Abdallah Mohamed A, Ahmed Khalid Mohamed, Recio-Restrepo Maria Victoria, Khalid Mowyad, Yeddi Ahmed, Abu-Heija Ahmad, Khalid Mazin
Department of Medicine, University of South Dakota Sanford School of Medicine, Sioux Falls, SD.
Department of Internal Medicine, Wayne State University/Detroit Medical Center, Detroit, MI.
Ochsner J. 2020 Summer;20(2):219-221. doi: 10.31486/toj.18.0153.
Meningitis caused by is associated with devastating clinical outcomes. A considerable number of patients will develop long-term neurologic complications. Hearing loss, diffuse brain edema, and hydrocephalus are frequently encountered. Acute spinal cord dysfunction and polyradiculopathy can develop in some patients. A 63-year-old female was admitted to our hospital with sudden-onset bilateral lower extremity weakness. On admission, the patient had evidence of spinal cord dysfunction given the abnormal motor and sensory physical examination findings and the absent sensation with a sensory level at dermatome T4 on neurologic examination. Computed tomography myelography did not show evidence of spinal cord compression or transverse myelitis. Cerebrospinal fluid examination was positive for pneumococcal meningitis. The patient was treated with antibiotics and steroids. Nerve conduction studies demonstrated the absence of response, suggesting damage to the peripheral nerves and polyradiculopathy. The patient was treated with plasmapheresis for possible Guillain-Barré syndrome; however, she did not improve despite appropriate antibiotics, steroids, and plasmapheresis. She developed persistent quadriparesis, sensory impairments in upper and lower extremities, and bowel and bladder sphincter dysfunction. Our case demonstrates the development of spinal cord dysfunction (supported by the sudden onset of paraplegia and the presence of a sensory level) and polyradiculopathy (flaccid paralysis, ascending weakness, and absence of response in neurophysiologic studies suggesting severe damage to the peripheral nerves). The appearance of either complication is unusual, and the simultaneous occurrence of both complications is even more uncommon.

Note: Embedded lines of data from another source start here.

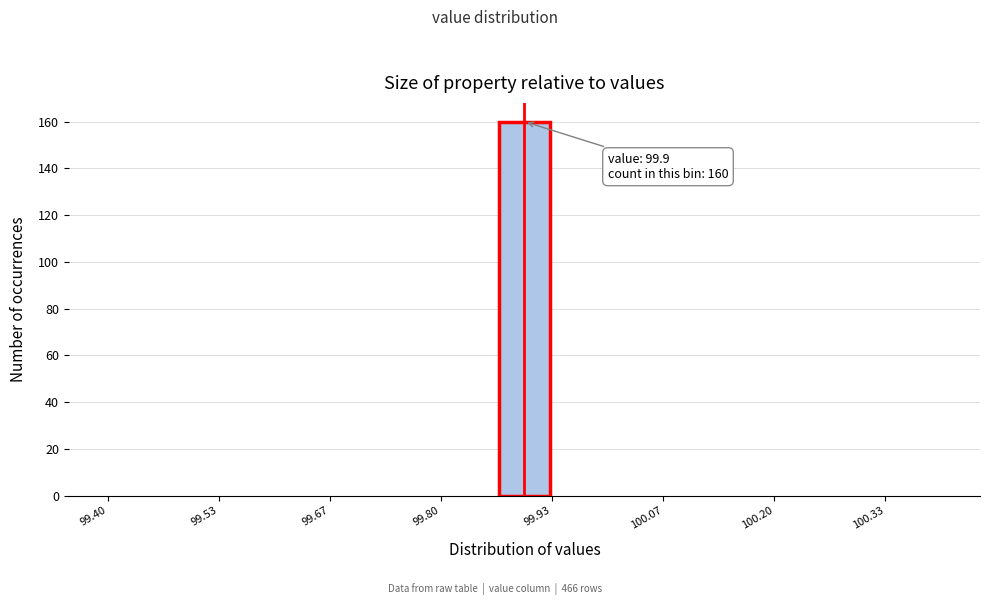

Around what value on the x-axis is the tallest bar? Give the approximate position of its centre, as read against the axis.

99.90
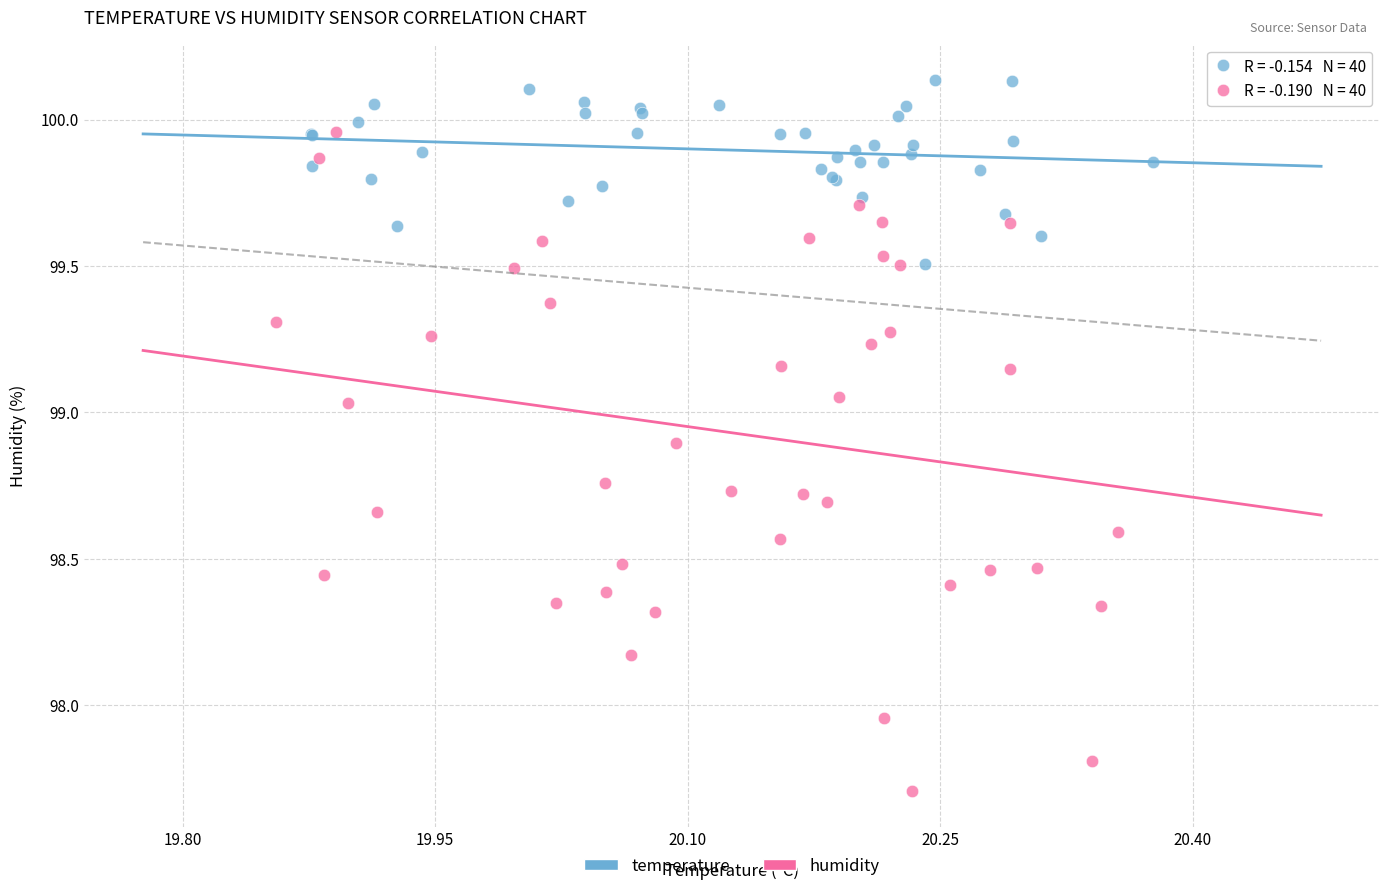

Which series reaches the maximum Y coordinate?

temperature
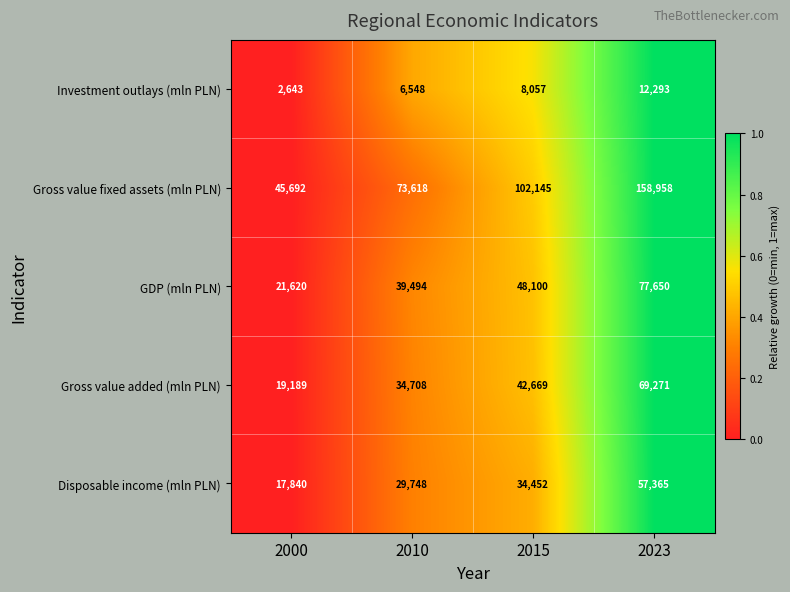

How many Disposable income (mln PLN) values are between 29748 and 57365?

3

由……引起的脑膜炎与严重的临床后果相关。相当数量的患者会出现长期神经并发症。听力丧失、弥漫性脑水肿和脑积水很常见。一些患者会出现急性脊髓功能障碍和多发性神经根病。一名63岁女性因突发双侧下肢无力入院。入院时,鉴于运动和感觉体格检查结果异常以及神经检查中在T4皮节存在感觉平面且感觉缺失,患者有脊髓功能障碍的证据。计算机断层扫描脊髓造影未显示脊髓受压或横贯性脊髓炎的证据。脑脊液检查肺炎球菌脑膜炎呈阳性。患者接受了抗生素和类固醇治疗。神经传导研究显示无反应,提示周围神经损伤和多发性神经根病。患者因可能的吉兰 - 巴雷综合征接受了血浆置换治疗;然而,尽管使用了适当的抗生素、类固醇和血浆置换,她仍未改善。她出现了持续性四肢瘫、上下肢感觉障碍以及肠道和膀胱括约肌功能障碍。我们的病例显示了脊髓功能障碍(截瘫突然发作和感觉平面的存在支持)和多发性神经根病(弛缓性麻痹、进行性肌无力以及神经生理学研究中无反应提示周围神经严重损伤)的发生。任何一种并发症的出现都不常见,而两种并发症同时发生则更为罕见。